Cá em baixo, nesta espécie de bunker, a falha não é polida. Afinal, ao contrário do que habitualmente se supõe, a contemporaneidade acontece na parte da sombra, numa dimensão subterrânea, onde toda a cratera é tão profunda como parece. Segundo Agamben, o contemporâneo é aquele que “recebe em pleno rosto o feixe de treva que provém do seu tempo”. Isto já o havia dito, de outro modo, Dostoiévski: só quem pertence ao subterrâneo se encontra capaz de ver para lá do belo e do sublime, o que há de treva no vaudeville. Por certo, já não no plano da literalidade, já não apenas um nível abaixo do mundo térreo. Eis que o subterrâneo se afigura como o lugar da revelação. Belo Campo – antiga adega do edifício, tornada espaço expositivo pela mão de Missika – reafirma a urgência desse tão aguardado regresso ao lugar originário da criação artística. Altamira, Lascaux, Chauvet. Bataille, antes de mais.

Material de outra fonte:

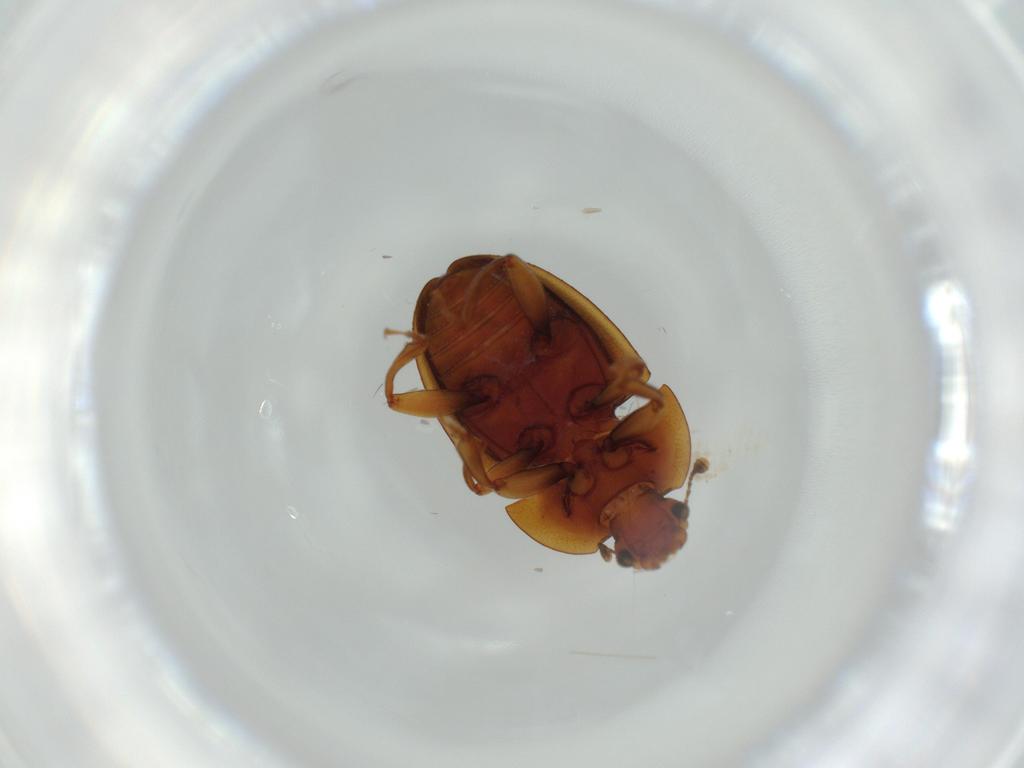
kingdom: Animalia
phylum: Arthropoda
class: Insecta
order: Coleoptera
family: Nitidulidae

Interessa notar, de resto, que este regresso à “noite dos tempos” se faz no feminino: até à data, e talvez não inocentemente, só a voz dela, a mulher na caverna, a mulher da caverna – depois de Folly, Diana Policarpo. Se não chegasse, e nunca chega, Policarpo evoca Beyer, compositora germano-americana ultramodernista, absolutamente pioneira na experimentação da música eletrónica. Contudo, mulher imigrante e solteira algures na década de trinta – toda uma obra por escutar, por reconhecer. Dissonant Counterpoint assume a luta contra a estrutura de poder que o permitiu, contra o sistema “altamente androcêntrico e limitador” que ocultou Beyer – muito além do #metoo, acima de toda e qualquer hashtag.

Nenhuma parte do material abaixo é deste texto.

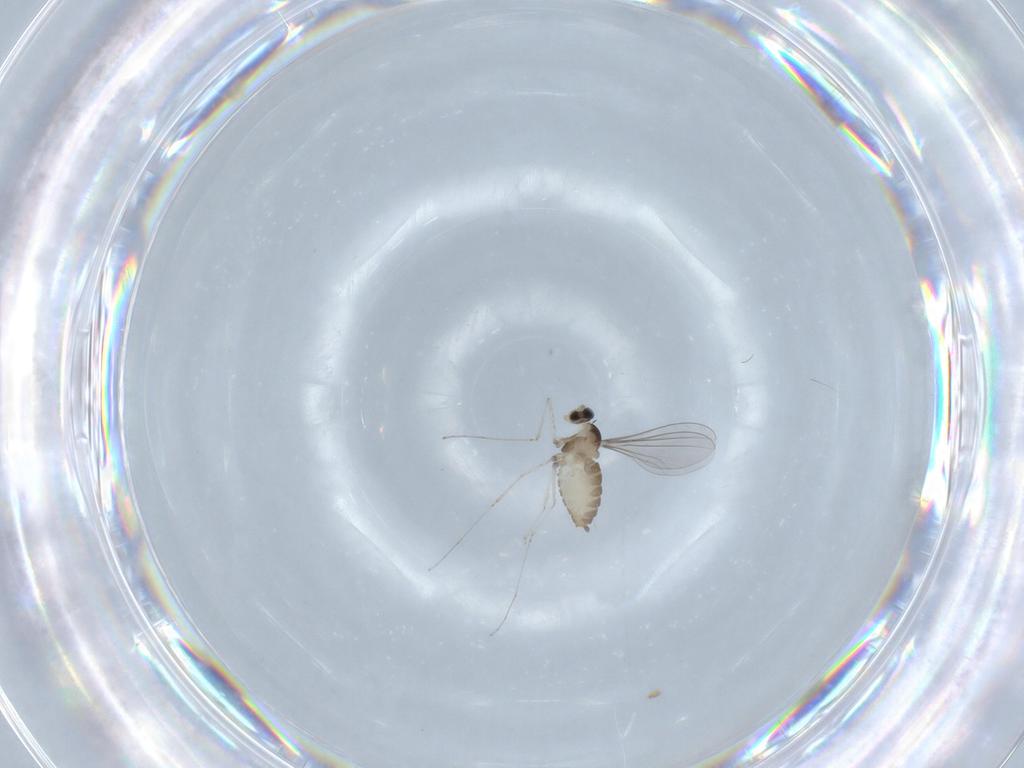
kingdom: Animalia
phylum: Arthropoda
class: Insecta
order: Diptera
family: Cecidomyiidae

A Galeria Francisco Fino, logo à esquerda depois da porta ao fundo, uma abertura no chão – de onde jorra a luz pós-apocalíptica desta intervenção – convida o visitante a descer: de início, uma antecâmara, o momento da passagem; já dentro, essa experiência tripartida, tão inteligentemente arquitetada, que decorre não apenas do gesto apropriacionista, mas também, e em primeiro lugar, de um certo sentido de justiça – declarado, sem reticência, na folha de sala. Policarpo honra Beyer por via de um dispositivo dialogante, com tanto de Policarpo quanto de Beyer, articulando som, texto e escultura (ainda que não necessariamente por esta ordem). Two Movements: Three Songs for Soprano and Clarinet e The Spheres (21’20’’) na primeira e na terceira, de um canto ao outro, desenham uma diagonal em cada sala. Three Songs for Soprano and Clarinet (8’10’’) na segunda, já poema, percorre a vermelho o fundo negro de um ecrã LED. From Leipzig to the Bronx: Letters from Beyer to Conwell, com spoken word de Beber, e Status Quo/Music of the Spheres: Opera Typescript (12’54’’) estão por todo o lado, em permanente tensão, em busca da catarse – aquela que se deve a Beyer (e a cada Beyer).

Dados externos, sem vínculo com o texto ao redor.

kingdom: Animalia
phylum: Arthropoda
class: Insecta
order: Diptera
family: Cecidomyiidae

Dissonant Counterpoint traduz o seu interesse pela ressonância cósmica da eletricidade, pela música protominimalista, pela mais elementar forma de ruído. No entanto, está para lá de tudo isto. Trata-se aqui de um projeto maior, a declaração de um compromisso – à partida, de resgate – por parte de uma artista genuinamente fascinada pela obra e não menos pela vida desta compositora.
Importa acrescentar, por fim: mais ou menos a par desta realidade, com maior ou menor tolerância ao cheiro a enamel, há que experimentar a dita performance-instalação – quanto mais não seja, para conhecer o espaço que a acolhe.